Data Philosophy

This foundation directory curates metadata that is rigorously organized enough for academic research, and is easy enough to maintain and use for any open source organizers who find it valuable. We encourage contributions!

Data Organization Philosophy

All data, basic instructions and explanations about the site, and basic visualizations or listings should be stored in human-editable formats, and should be served statically with minimal dependencies. This ensures that maintenance issues don’t break things, and that people with limited browsing clients can still participate. Advanced features or larger data analysis tools should seek to minimize dependencies or any regular required maintenance. Our data should also strive to be consistent and persistent. This helps both casual users find the data, and helps researchers by keeping stable URLs and formats.

Primary Dataset: FOSS Foundations

See the overview of the Foundation model or go straight to the OpenAPI spec.

Other Primary Datasets

We also incorporate other quantifiable data about the FOSS ecosystem, especially finances, sponsorships, and structural relationships - i.e. foundations with subprojects; governance structures; and the like.

Entities are self-organized and funded projects that are not legal corporations; they typically use a fiscal host. Key examples are CNCF (a division of the Linux Foundation) and Debian (with a documented governance and budget structure, but uses SPI as a fiscal host). This work is starting on capturing data for key project entities.
Sponsorships are modeled based on ordinal levels of recurring sponsorship payments (or inkind services). Data is drawn directly from FOSS organization sponsorship prospectus themselves. See the sponsorships schema and current dataset.
Budgets are planned to be modeled as financial figures based on organizations’ actual budgets (when published), or estimated figures based on annual reports or similar materials from the organizations themselves. This work is just starting on budget definitions.

Secondary Datasets

We host some secondary datasets, which are computed or downloaded data from other sources.

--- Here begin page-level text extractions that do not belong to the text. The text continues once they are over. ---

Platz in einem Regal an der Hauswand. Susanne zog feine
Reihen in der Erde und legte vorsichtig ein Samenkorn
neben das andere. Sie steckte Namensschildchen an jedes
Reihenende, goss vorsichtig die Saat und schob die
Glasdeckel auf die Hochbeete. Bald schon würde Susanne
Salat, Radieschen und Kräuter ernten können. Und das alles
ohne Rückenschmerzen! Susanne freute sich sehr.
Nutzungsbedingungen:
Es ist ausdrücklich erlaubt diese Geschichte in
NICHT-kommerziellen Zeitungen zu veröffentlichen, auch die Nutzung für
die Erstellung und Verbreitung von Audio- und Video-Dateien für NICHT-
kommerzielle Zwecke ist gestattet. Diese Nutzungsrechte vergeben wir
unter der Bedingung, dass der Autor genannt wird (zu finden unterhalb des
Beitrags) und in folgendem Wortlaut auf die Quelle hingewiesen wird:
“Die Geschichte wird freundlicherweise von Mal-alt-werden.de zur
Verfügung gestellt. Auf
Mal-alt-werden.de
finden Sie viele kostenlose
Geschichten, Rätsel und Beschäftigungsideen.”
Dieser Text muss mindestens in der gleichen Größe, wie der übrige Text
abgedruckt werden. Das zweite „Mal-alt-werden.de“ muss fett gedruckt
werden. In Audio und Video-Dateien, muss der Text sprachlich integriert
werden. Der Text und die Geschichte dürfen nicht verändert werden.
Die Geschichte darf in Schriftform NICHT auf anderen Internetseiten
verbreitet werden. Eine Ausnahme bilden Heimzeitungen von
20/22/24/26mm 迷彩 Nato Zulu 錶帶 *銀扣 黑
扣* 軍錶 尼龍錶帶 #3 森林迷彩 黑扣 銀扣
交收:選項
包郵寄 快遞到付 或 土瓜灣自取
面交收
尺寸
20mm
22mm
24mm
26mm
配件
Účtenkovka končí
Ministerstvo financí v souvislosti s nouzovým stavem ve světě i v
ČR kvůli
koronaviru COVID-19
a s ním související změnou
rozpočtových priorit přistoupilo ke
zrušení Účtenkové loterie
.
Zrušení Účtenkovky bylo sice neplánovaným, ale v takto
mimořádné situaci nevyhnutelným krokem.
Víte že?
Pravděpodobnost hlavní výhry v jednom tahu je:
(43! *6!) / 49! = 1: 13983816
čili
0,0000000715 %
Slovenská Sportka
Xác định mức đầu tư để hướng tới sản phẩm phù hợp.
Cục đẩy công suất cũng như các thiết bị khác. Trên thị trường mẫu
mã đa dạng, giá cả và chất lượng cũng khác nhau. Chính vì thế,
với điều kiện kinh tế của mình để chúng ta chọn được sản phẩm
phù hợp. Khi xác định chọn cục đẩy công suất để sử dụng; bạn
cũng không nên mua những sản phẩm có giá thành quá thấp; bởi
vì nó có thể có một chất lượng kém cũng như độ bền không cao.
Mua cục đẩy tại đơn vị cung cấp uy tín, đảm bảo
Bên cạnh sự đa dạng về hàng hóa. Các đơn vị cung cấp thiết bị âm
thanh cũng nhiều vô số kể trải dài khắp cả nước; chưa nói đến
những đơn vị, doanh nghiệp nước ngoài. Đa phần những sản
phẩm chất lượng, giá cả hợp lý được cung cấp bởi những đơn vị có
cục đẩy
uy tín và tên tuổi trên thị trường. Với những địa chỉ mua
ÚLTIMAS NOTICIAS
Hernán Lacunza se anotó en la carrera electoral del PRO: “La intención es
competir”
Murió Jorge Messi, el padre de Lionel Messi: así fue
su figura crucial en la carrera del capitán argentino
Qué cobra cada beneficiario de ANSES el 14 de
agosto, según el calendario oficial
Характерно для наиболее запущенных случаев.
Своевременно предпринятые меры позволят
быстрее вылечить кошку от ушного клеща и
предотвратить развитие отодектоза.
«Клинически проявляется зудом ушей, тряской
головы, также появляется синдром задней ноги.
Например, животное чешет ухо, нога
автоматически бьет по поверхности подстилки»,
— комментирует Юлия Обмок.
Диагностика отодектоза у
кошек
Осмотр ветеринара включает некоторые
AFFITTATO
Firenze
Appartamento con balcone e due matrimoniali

US 990 Tax Data is drawn from Propublica’s digested IRS 990 filings, and quickly gives a solid financial overview of many US-based foundations. We host organizational 990 JSON data as a convenience (but expect to keep URLs permanently).
Non-US Tax Data Some countries in the EU post nonprofit financial tax data; most do not. We are looking for help in modeling foundations outside the US!

Schemas And Validation

A simplistic schema for foundation metadata is checked in. Suggestions for improvements to make the data more useful are appreciated! See also schemas and datastore notes for sponsorships, taxes, and budgets.

Future plans include building a robust OpenAPI definition, and using that to automatically generate schemas, linting tools, and the like to ensure data quality in an automated fashion.